After the US criticised China over its most recent incident in the South China Sea, a foreign ministry spokesperson replied that Washington had “for some time been conniving at, emboldening and supporting the Philippines’ infringement and provocation” in the waterway.

Beijing had previously voiced disapproval over Manila allowing American forces use of its bases – one of which lies near the South China Sea – and accused the US of sowing tensions in the region.

Could all of this bubble over to something serious?

Rhetorical fears and warnings that the South China Sea might go the way of Russia-Ukraine and Israel-Hamas have emerged in recent weeks. 

One American magazine called it “the most dangerous conflict no one is talking about”. 

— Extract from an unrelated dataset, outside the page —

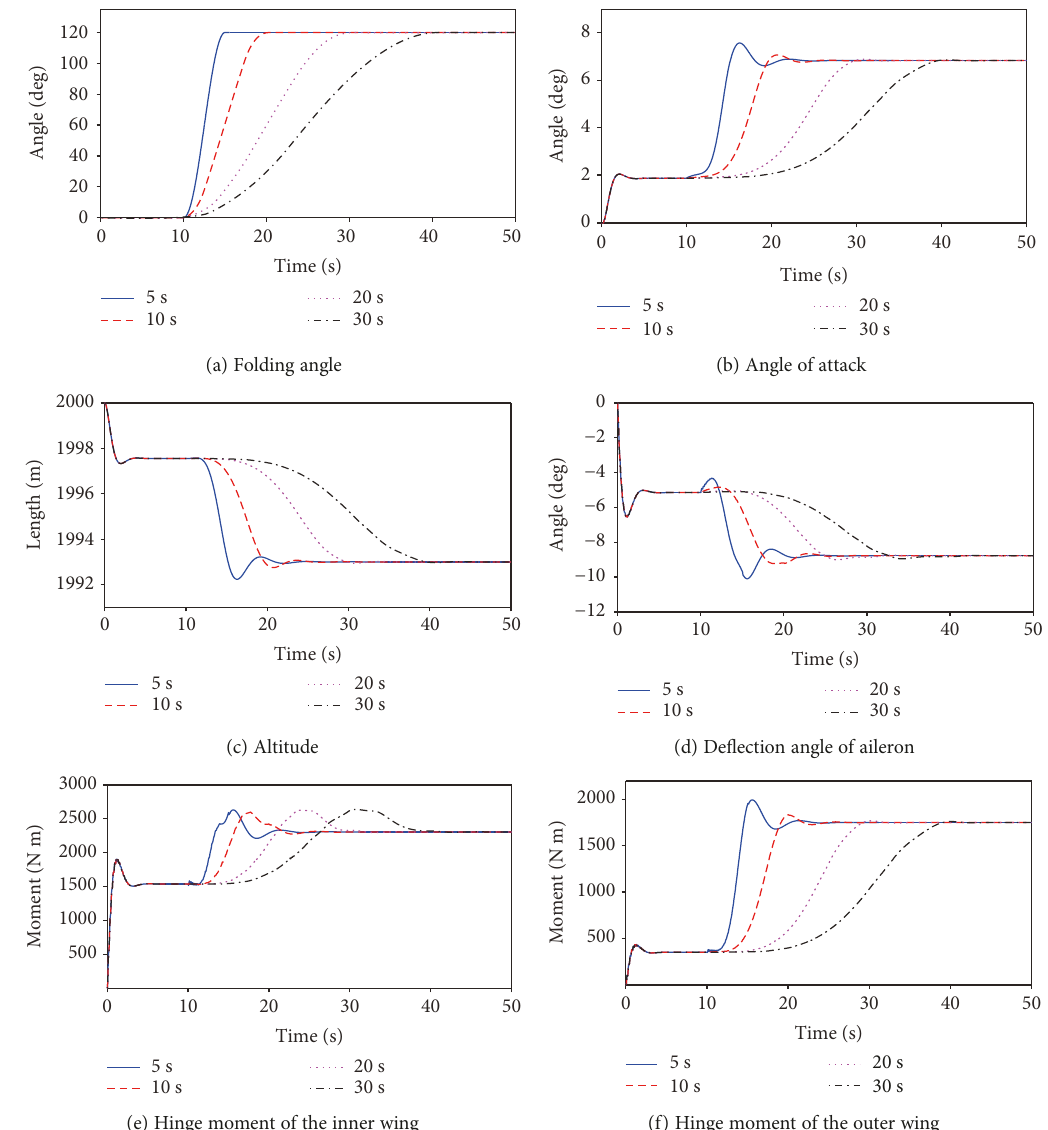
(f) Hinge moment of the outer wing Figure 8: Response at di ff erent folding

The Philippine ambassador to the US also told Japan’s Nikkei that the waterway, not Taiwan, was “the flashpoint”; and that maritime friction there is akin to “the beginning of another war, world war”.

Mr Duterte also repeatedly disclosed in speeches that Mr Xi had warned of “trouble” if the Philippines drilled oil in areas of the sea claimed by China.

Related:

Philippine fishermen hope to fish freely at China-guarded Scarborough Shoal, as President Marcos visits Beijing

Commentary: Southeast Asia’s path in an age of limited US leadership

The US has vowed to come to Manila’s aid should maritime assets within its territory come under attack. A mutual defence treaty between the two considers an attack on one as an attack on the other.

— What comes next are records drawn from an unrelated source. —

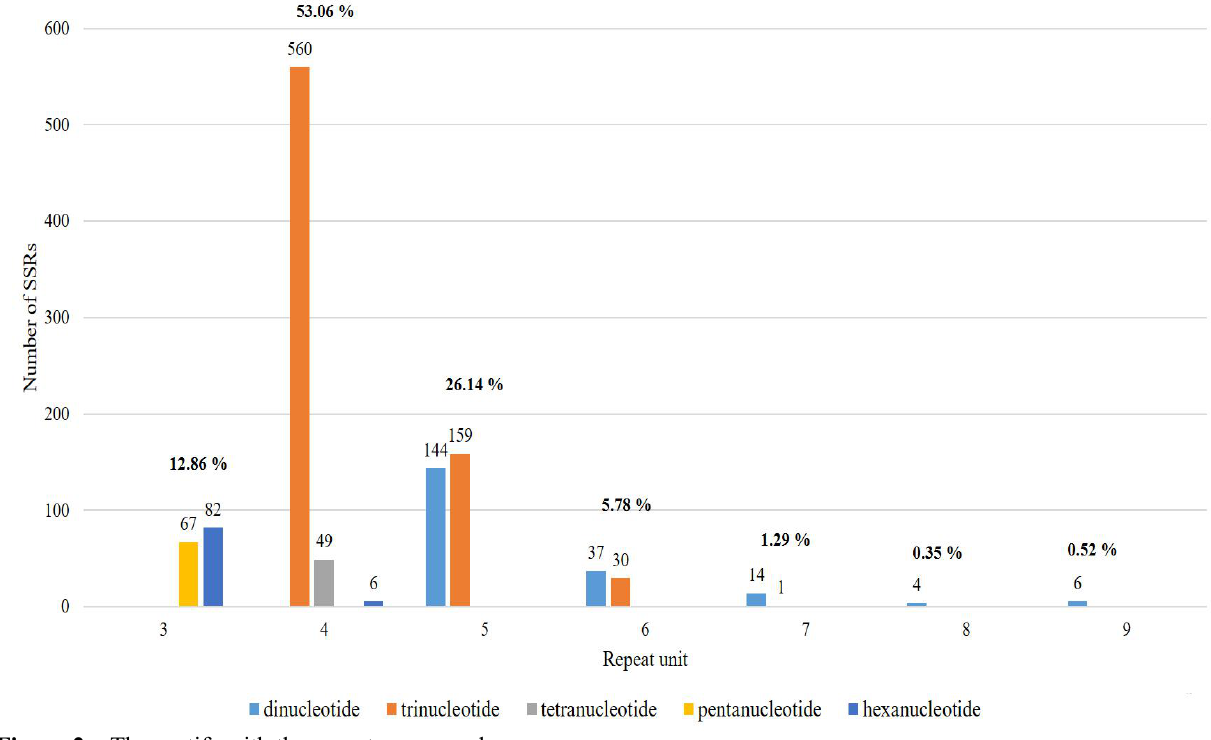
Figure 2. The motifs with the repeat copy number.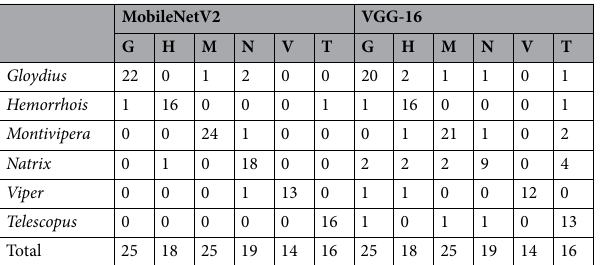
Table 3. Confusion matrix showing the performance of MobileNetV2 and VGG-16 model for snake image classification of the test dataset. Total number of the samples has been presented bellow each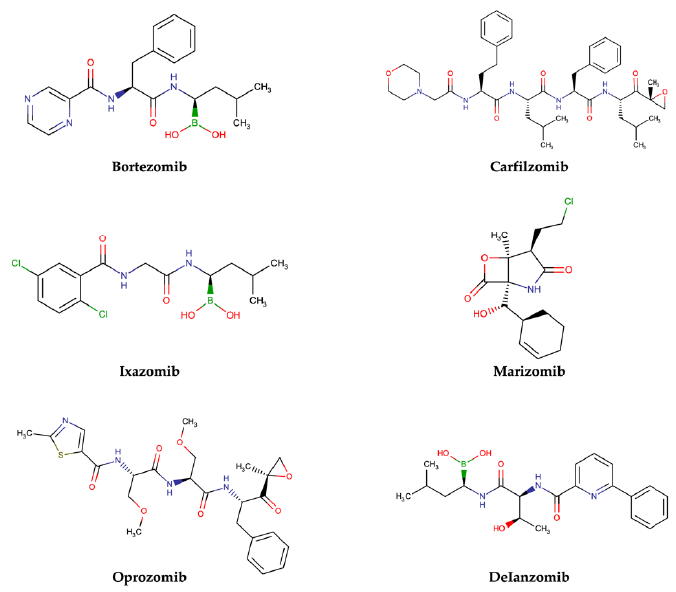
Figure 4. Two-dimensional structures of approved and investigational PIs. Marizomib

Observers have suggested that Mr Xi might want to test the US’ commitment to its allies, as part of his strategy for the South China Sea.

But full-blown conflict is not likely to break out soon there, according to Mr Ray Powell, a project lead at Stanford University’s Gordian Knot Center for National Security Innovation.

“I don’t believe there is an appetite for war on any side of this situation,” he told CNA.

“I think we are into an extended cycle of gradual, minor escalations as Manila pushes to fully expose the extent of PRC (People’s Republic of China) aggression and Beijing feels compelled to make an example of it.”

The Philippines has made a point to publicise developments in the disputed waters, including by frequently inviting reporters onto vessels.

Mr Powell described this as “assertive transparency” meant to counter China’s grey-zone tactics, which fall short of the threshold for acts of war but are aggressive enough to disadvantage weaker states.

Going by Mr Marcos Jr’s recent comments – and show of frustration – the diplomatic route may no longer cut it. 

Yet the president has also taken off the table the option of expelling Beijing’s envoy to the Philippines. For now, Manila is likely to continue formulating non-violent solutions to the repeated tense encounters at sea.

An interagency team of lawyers, for instance, has been formed to explore a fresh suit alleging “illegal harassment” by China.

“We have to come up with a new concept, a new principle, a new idea, so that we move, as I say, we move the needle the other way,” said Mr Marcos Jr.

“We have to come up with a paradigm shift.”